Here are the key questions for markets and investors this week.
Will the US presidential debate spark a significant market reaction?
When US and global audiences tune in to Monday’s televised presidential debate, currency traders in Asia are likely to lead the way. Donald Trump’s bashing of trade deals and recent rise in polls has duly pressured the Mexican peso, while the Canadian dollar is also viewed in a vulnerable light.
Simon Derrick of Bank of New York Mellon says the dollar has often reacted on debate nights down the years. “The evidence from 1976, 1980 and 2000 campaigns is of particular interest, although almost all the elections have something worthy of note.”
But the most sensitive, transparent gauge, say analysts, will be the dollar-yen market.
Last week’s Bank of Japan meeting was dramatic enough, and should in theory have moved the dollar/yen needle more than it did. The reason it didn’t, say forex analysts, is that everyone is terrified of a big yen spike against the dollar on Monday (Tuesday in Tokyo) if Donald Trump bests Hillary Clinton in their first verbal skirmish.
The underlying assumption behind trading is that the raised speculation of a Trump victory will weaken the dollar against the yen as the biggest Japanese investors bet on instability. The central actors in this, says Nomura’s Yunosuke Ikeda, will be the Japanese life insurers, their $600bn stash of dollar assets and a hedging policy that rises and falls with their perception of global risk. At the height of the global financial crisis, the lifers’ hedging ratio spiked to about 80 per cent.
At present it stands at about 60 per cent, but if the tone of the debate appears to favour Mr Trump, the ratio could start to ascend quickly, pushing the hedging ratio back towards the previous ceiling of 80 per cent, resulting in a much stronger yen.
Will oil prices rise after the Algiers conference?
Brent crude has traded between $45 and $50 a barrel during September, the type of narrow range that ultimately breaks open with a big shift in direction. Plenty rides on oil producers soothing concerns that a supply glut will be addressed.
Saudi Arabia is backing a co-ordinated production cut of up to 1m barrels a day if Iran agrees to freeze output at the level it pumped in August. However, Iran has said publicly its output has risen to 3.8m b/d and that it believes it has a right to regain its production level of at least 4m b/d. Brent slid nearly 4 per cent on Friday and closed out last week at less than $46 a barrel, indicating growing doubts over any production deal.
How far can market bulls charge?
Last week’s big central bank meetings reinvigorated risk appetite. After a pullback on Friday, the final week of the month and the third quarter may spur performance chasing. With the Fed not seen in play until the December meeting, the window remains open for investors to stick with winners such as emerging markets. Whether laggards such as European equities find favour remains an open question..

> [WHAT TO DO]:
A – According to the markets preview, what hedging ratio did Japanese life insurers reach at the height of the global financial crisis?
B – Pick up the markets preview where it stops and carry it forward.

> [PROVIDED MATERIAL]:
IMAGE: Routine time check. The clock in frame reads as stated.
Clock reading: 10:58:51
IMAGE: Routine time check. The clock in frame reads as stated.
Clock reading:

> [RESPONSES TO THE TASKS]:
A – About 80 percent.

B –
How much further can international demand for emerging market assets rise?
After a week in which Argentina and Russia launched new sovereign bonds in euros and dollars respectively, many investors pointed to the attractiveness of emerging market debt in comparison to bond markets heavily distorted by central bank purchases.
Overall issuance of emerging market sovereign debt is on track to set records this year. In euros, total sovereign emerging market issuance for 2016 is now at $28bn, according to Dealogic — matching the previous annual record. However, the asset class is still exposed to US monetary policy, commodity prices and broader risk appetite.
The question is whether asset managers will further shift into emerging market debt and away from negative-yielding developed market bonds, or whether the threat of shifting monetary policy is still not severe enough to push investors elsewhere. Helping grease the wheels, the latest weekly inflow of $1.5bn into EM bond funds was the 12th in a row, and largest in five weeks.
What happens when the Bank of England starts buying corporate debt?
This week the Bank of England will launch its latest scheme to reinforce Britain’s economy by buying corporate bonds. The bank’s plan is to lower the cost of finance so companies will begin to borrow, invest and spend.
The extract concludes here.